I am indexing files (pdf, docx etc.) with SolrJ and after that I want to add a Listener to the directory of files to check for changes. The problem is that after I indexed the files (which seems to work fine) I cannot delete or move any of the files.
I am running the code on an Azure Function (microservice).
There seems to be a difference between adding all files to one request and then send the request to Solr or only sending one request for every file.
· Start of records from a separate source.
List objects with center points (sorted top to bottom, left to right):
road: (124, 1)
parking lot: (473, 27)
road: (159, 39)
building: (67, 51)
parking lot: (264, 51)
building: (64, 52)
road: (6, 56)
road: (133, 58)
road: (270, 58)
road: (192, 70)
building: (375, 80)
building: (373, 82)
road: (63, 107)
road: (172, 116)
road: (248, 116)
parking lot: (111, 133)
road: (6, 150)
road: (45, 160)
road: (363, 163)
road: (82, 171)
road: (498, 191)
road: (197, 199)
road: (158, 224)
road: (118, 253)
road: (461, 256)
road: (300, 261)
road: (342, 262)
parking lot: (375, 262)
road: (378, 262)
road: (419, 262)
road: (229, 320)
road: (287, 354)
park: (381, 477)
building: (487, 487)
Sending all files in one batch seems to workmost of the time and I can delete and move the local files afterwards, but when I send one request per file the problem always occurs.
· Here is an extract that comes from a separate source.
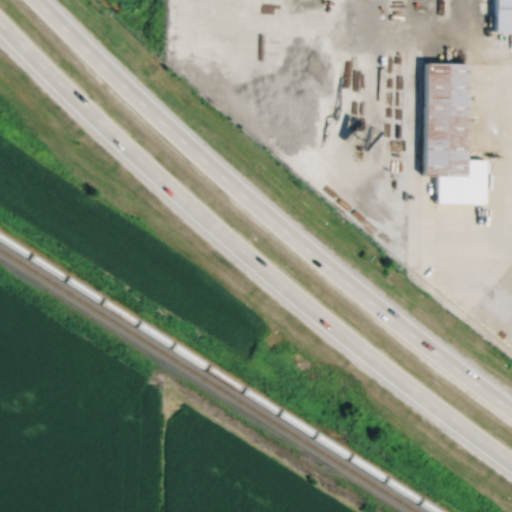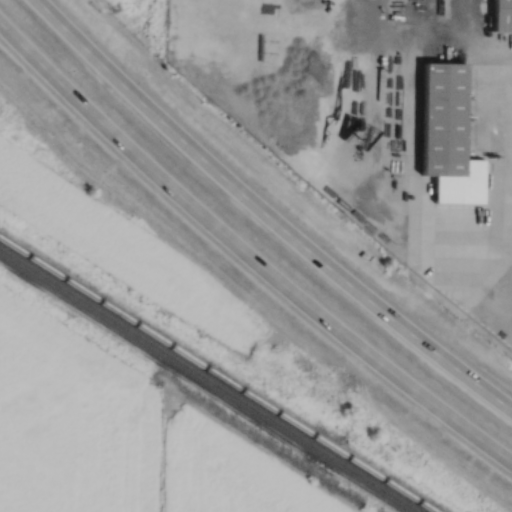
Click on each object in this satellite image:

This code is working most of the time:
public String indexFiles(String folderPath) throws IOException, SolrServerException, NullPointerException {
File folder = new File(folderPath);
ContentStreamUpdateRequest request = new ContentStreamUpdateRequest("/update/extract");
request = addFilesToRequest(folder, request);
NamedList resp = client.request(request);
client.commit();
return resp.toString();
}
private ContentStreamUpdateRequest addFilesToRequest(final File folder, ContentStreamUpdateRequest request) throws IOException{
File[] listOfFiles = folder.listFiles();
if(listOfFiles != null) {
for (File file : listOfFiles) {
if (file.isFile()) {
System.out.println("file is: " + file.getName());
request.addFile(file, getContentType(file));
}else{
request = addFilesToRequest(file, request);
}
}
}
return request;
}
while this code always seems to block the files:
public void indexFiles(String folderPath) throws IOException, SolrServerException, NullPointerException {
File folder = new File(folderPath);
System.out.println("Starting indexing.");
addFilesToSolr(folder);
System.out.println("add files to Solr done.");
}
private void addFilesToSolr(final File folder) throws IOException, SolrServerException, NullPointerException{
File[] listOfFiles = folder.listFiles();
if(listOfFiles != null) {
for (File file : listOfFiles) {
if (file.isFile()) {
ContentStreamUpdateRequest request = new ContentStreamUpdateRequest("/update/extract");
System.out.println("file is: " + file.getName());
request.addFile(file, getContentType(file));
System.out.println("Sending request ...");
NamedList response = client.request(request);
System.out.println("Request send. Response is: " + response);
UpdateResponse resp = client.commit();
System.out.println("Committed. Response is: " + resp.getResponse().toString());
} else if (file.isDirectory()) {
addFilesToSolr(file);
}
}
}
System.out.println("Requests for all files created. End of method.");
}
If anyone else encunters the problem, have a look at this: Files locked after indexing Apparently it is a bug in the SolrJ library where the file stream is not closed properly. The bug is apparently fixed, but the issue still occurs, so there is a workaround in the link that solved the issue for me.